David Lewis uncledavelewis at hotmail.com
Thu Jul 30 14:59:29 PDT 2009


>The definitive (but not necessarily the greatest) female jazz singer is
>Marie Bryant.
>
>       Julian Vein

 

and Earl:


She's the one in Jamming The Blues, isn't she.
I like her very much.
Strange, but I've never come across any records of her.

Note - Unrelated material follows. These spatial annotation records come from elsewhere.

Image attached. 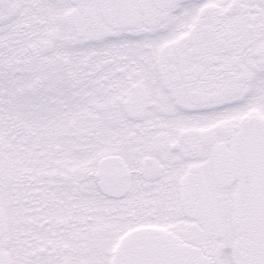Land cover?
<instances>
[{
	"label": "snow or ice",
	"instance_id": "6c2138e0",
	"mask_svg": "<svg viewBox=\"0 0 264 264\" xmlns=\"http://www.w3.org/2000/svg\"><path fill=\"white\" fill-rule=\"evenodd\" d=\"M0 264H264V0H0Z\"/></svg>",
	"mask_w": 264,
	"mask_h": 264
}]
</instances>
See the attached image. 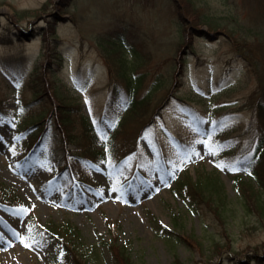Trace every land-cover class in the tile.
<instances>
[{
	"label": "rangeland",
	"instance_id": "obj_1",
	"mask_svg": "<svg viewBox=\"0 0 264 264\" xmlns=\"http://www.w3.org/2000/svg\"><path fill=\"white\" fill-rule=\"evenodd\" d=\"M200 5L219 15L237 14L241 22L264 32V0H200ZM51 23L55 32L45 35ZM20 28H32L34 34L19 39ZM180 28L172 0H69L66 4L0 0V76L10 89L15 88L29 80L35 61L60 52L64 62L59 90L77 96L92 120L108 114L102 129L111 132V119L120 108L107 99L112 80L101 43L126 37L147 60L140 71L147 73L148 85L156 75L160 81L172 76V60L182 49ZM191 42L181 52L186 60L184 80L168 99L162 117L140 135L137 126L127 123L117 137L124 147L122 163L113 170L86 162L85 175L91 180L84 186L75 183L66 190L55 172H45L34 159L11 148L14 119H0V185L20 199L0 204V219L7 225L0 222V264H53L56 244L49 237H37L38 225L58 232L69 226L76 229L87 251L97 258L94 264H114L112 241L127 248L133 264H232L231 256L240 259L255 251L264 257V226L242 206L244 192L236 176L243 174L235 168L261 131L252 104L244 105L257 88V78L223 35L211 40L195 35ZM18 57L25 61L12 62ZM2 70L21 79L13 84ZM169 85L155 89L154 102L168 96ZM9 98L8 105L14 108L17 94ZM232 124L234 128L215 138L222 146L219 158L213 157L212 143L194 136L212 125ZM223 138L232 140L226 143ZM44 154L42 149L40 156ZM159 155L166 158L165 167ZM187 173L194 178L201 173L219 175L227 209H235L226 225L210 204L193 211L173 190L177 179ZM20 208L27 211L18 213ZM156 228L176 233L160 235ZM189 235L202 246L189 244ZM213 241L221 256L211 253Z\"/></svg>",
	"mask_w": 264,
	"mask_h": 264
},
{
	"label": "trees",
	"instance_id": "obj_2",
	"mask_svg": "<svg viewBox=\"0 0 264 264\" xmlns=\"http://www.w3.org/2000/svg\"><path fill=\"white\" fill-rule=\"evenodd\" d=\"M68 1L60 0V3L66 4ZM172 1L175 5L176 18L184 34L181 33L179 37L182 49L172 60V66L174 65L172 76L168 77L165 72L163 74L164 77H168L167 80L160 81L161 76L156 75V78H152L151 82L145 85L147 73L140 71V66L147 60L140 51L130 45L126 37L119 36V39L111 40L112 43L109 45L101 43L110 65L112 80L108 101L110 103L119 101L122 107L121 111L113 115L111 119L113 124L111 132L102 129L104 118L97 123L91 121L83 110L82 101L77 96L70 93L64 94L59 90L63 67V55L60 52H54V56H47L45 61L43 59L35 61L29 71V80L14 90H11L4 77L0 76V81L3 83L0 86V117H12L16 131V139L11 147L28 154L41 163L46 171H54L58 181L69 188L74 183V179L82 183L90 179L89 175H85L86 162L103 163L116 170V165L122 163L123 157L121 158L120 153L124 151V147L117 139L118 135L126 131L127 123L137 126L140 135L144 129L154 123L155 118L162 116L164 105L184 80L186 60L181 52L189 45L193 36L200 35L211 40L223 35L257 78V88L244 105L252 104L256 117L260 121L261 131H258L256 139L236 160L235 168L246 176V178L241 174L236 176L244 192L242 206L255 213L259 223L264 226V32L249 27L252 24L241 22L237 14L219 15L205 10L200 5V0ZM46 6L47 4H44L43 7ZM229 23L233 26L229 27ZM204 26L206 29L203 28ZM238 30L240 32H237ZM54 32V24L51 23L45 35ZM31 34L33 35L34 31ZM16 35L22 39L27 36V31L20 28ZM48 50L51 51V49ZM24 61L25 57L12 60L20 64ZM4 73L13 82L18 81L15 75L6 70ZM166 82L170 84L168 96H162L160 99L156 97L154 102L155 89H159ZM15 93L17 94L16 106L11 108L8 106L9 96ZM234 127V124L219 128L212 125L207 131L195 136L202 137L207 143H212L213 154L219 157L222 155V146L215 142V138L225 135ZM223 139L226 143L232 140V138ZM41 148L46 150L43 157L39 156ZM122 155L125 157V154ZM158 157L163 163L165 162L164 156ZM222 189L219 175L209 173H201L197 178L187 173L183 178L177 179L173 187V190L184 198L193 211L201 205L210 204L218 219L226 225L230 215L235 213V209H227ZM17 198L18 196L9 188L0 185V204L9 205L10 202L20 200ZM156 231L160 235L176 233L169 231L168 228H158ZM34 233L38 235L37 237H49L55 242L57 251L53 257V264H81L82 262L90 264L93 259V252L87 251L80 240L78 231L71 226L58 232L52 226L38 225ZM188 239L189 244L195 242L199 247L202 246L201 241L194 235H189ZM217 245V242L213 241L211 253L221 256ZM109 246L114 256V264L134 263L125 246H120L116 241L110 242ZM242 258L231 256L230 260L232 264H264V257L258 251L248 253Z\"/></svg>",
	"mask_w": 264,
	"mask_h": 264
},
{
	"label": "snow or ice",
	"instance_id": "obj_3",
	"mask_svg": "<svg viewBox=\"0 0 264 264\" xmlns=\"http://www.w3.org/2000/svg\"><path fill=\"white\" fill-rule=\"evenodd\" d=\"M0 122H2V121H0ZM0 139H2V138H0ZM206 143V142H205ZM211 150V149H210ZM246 159H250V158H246ZM219 166H221V167H225V165H219ZM232 170H235V168L233 167L232 168ZM18 213H23V212H26L27 211V209H24V208H20V209H18V210H16ZM0 222H2V223H5V225H6V222H3L2 221V219H0ZM7 226V225H6ZM13 235H16L18 238H19V236H18V233H16L14 230H13ZM3 239V237H2V235H0V240H2ZM22 239V238H21ZM26 246H30V245H26Z\"/></svg>",
	"mask_w": 264,
	"mask_h": 264
}]
</instances>
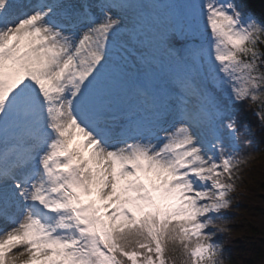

If we want to talk about DEFINITIVE Jazz singers, one needs to go 
back to the generation BEFORE Ella and Billie. Then you get to 
Adelaide Hall, a genuinely 'definitive' Jazz singer since, born in 
1901, she helped write the book!

Earl.

 

>>>

 

I have been listening to a LOT of Vaudeville Blues Artists in the past few months. I think to refer to just about any of them as "blues singers" (save Sippie Wallace and a very few others) in a sense misses the mark, although they were called that at the time and perhaps we should take that into consideration also.

 

However, a fair amount of these singers are actually very early jazz singers. One in particular who strikes me as such is Mary Straine, whose records -- particularly the ones where Fletcher Henderson's piano is the only accompaniment -- demonstrates that she did everything a jazz singer does; varying the relationship of the melodic line to the beat, singing both before and after the beat, reshaping the melodic line spontaneously, etc.

 

The only thing I see on the web about her is this from:

http://arts.ucsc.edu/igama/2%20-%20Encyclopedia/e-LEGAM%20Content%20Files/B%20-%20Articles/KEHaaa01%5EWomen-Music.html

 

"Mary Straine was the first African American woman to make a record when her legendary vaudeville routine (with celebrity Bert Williams) was produced in 1919." 

 

It appears that she is the female voice in the choir of Williams' Columbia record of "Elder Eatmore's Sermon on Generosity." Certainly there was an earlier recording of an African-American woman? Nevertheless, nothing else substantive about Straine out there.

 

Anyone have any observations/info/contact with/interest in Mary Straine? Please share.